In case 1, since the HbS was > 30% before surgery, a preoperative exchange transfusion was planned as it promotes perfusion as well as helps to reduce perioperative sickling crisis and multiple-organ failure incidence. Exchange transfusion is beneficial in decreasing HbS and increasing preoperative HbA, hematocrit, and cellular oxygen delivery. Exposure to cold, stress, dehydration, infections, inflammatory cascades, hypoxia, and acidosis are some predisposing factors for sickling. These conditions are pretty common in cardiac surgery [17].
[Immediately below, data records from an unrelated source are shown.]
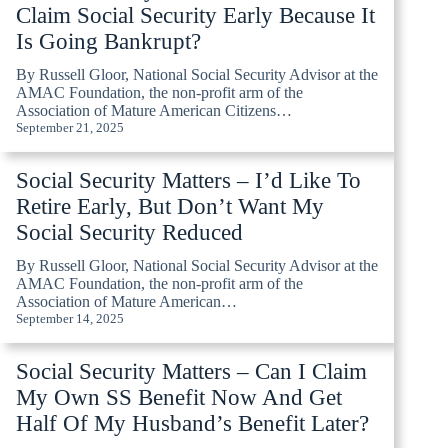
Claim Social Security Early Because It
Is Going Bankrupt?
By Russell Gloor, National Social Security Advisor at the
AMAC Foundation, the non-profit arm of the
Association of Mature American Citizens…
September 21, 2025
Social Security Matters – I’d Like To
Retire Early, But Don’t Want My
Social Security Reduced
By Russell Gloor, National Social Security Advisor at the
AMAC Foundation, the non-profit arm of the
Association of Mature American…
September 14, 2025
Social Security Matters – Can I Claim
My Own SS Benefit Now And Get
Half Of My Husband’s Benefit Later?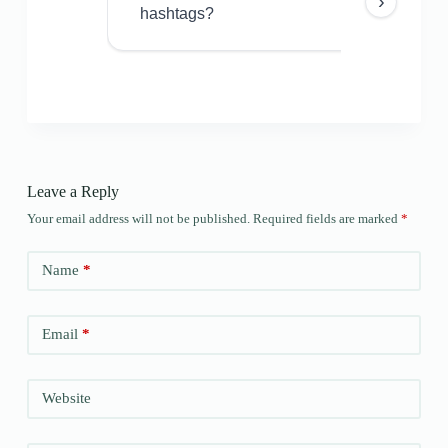
›
hashtags?
Leave a Reply
Your email address will not be published.
Required fields are marked
*
Name
*
Email
*
Website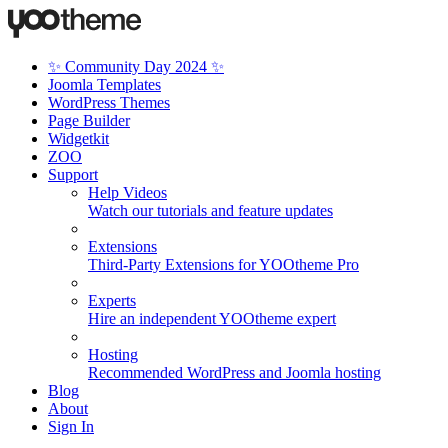
✨ Community Day 2024 ✨
Joomla Templates
WordPress Themes
Page Builder
Widgetkit
ZOO
Support
Help Videos
Watch our tutorials and feature updates
Extensions
Third-Party Extensions for YOOtheme Pro
Experts
Hire an independent YOOtheme expert
Hosting
Recommended WordPress and Joomla hosting
Blog
About
Sign In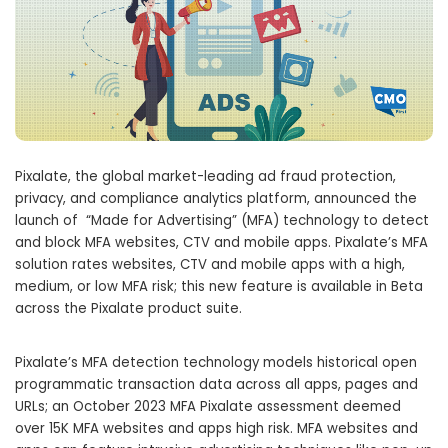
Pixalate, the global market-leading ad fraud protection,
privacy, and compliance analytics platform, announced the
launch of “Made for Advertising” (MFA) technology to detect
and block MFA websites, CTV and mobile apps. Pixalate’s MFA
solution rates websites, CTV and mobile apps with a high,
medium, or low MFA risk; this new feature is available in Beta
across the Pixalate product suite.
Pixalate’s MFA detection technology models historical open
programmatic transaction data across all apps, pages and
URLs; an October 2023 MFA Pixalate assessment deemed
over 15K MFA websites and apps high risk. MFA websites and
In case 2, The patient who underwent cor triatriatum repair had an associated tongue-tie detected in the pre-operative evaluation which was released using bipolar diathermy in the same sitting. This child was also diagnosed to have a left complete irreducible inguinal hernia and underwent a left inguinal herniotomy before cardiac surgical correction.
Conclusions
Cor triatriatum is associated with several congenital cardiac abnormalities in most patients. Surgical repair is the definitive modality of treatment for symptomatic patients, and, as highlighted by our two cases, surgical treatment leads to satisfactory short-term and long-term outcomes. In addition to cor triatriatum repair in both the cases, the additional presence of sickle cell syndrome and release of tongue-tie in cases 1 and 2, respectively, in the perioperative period make it a unique and interesting combination with good results. Clinical presentation and the extent of complexity of cardiac anomalies seem to have had an adverse effect on the survival after repair.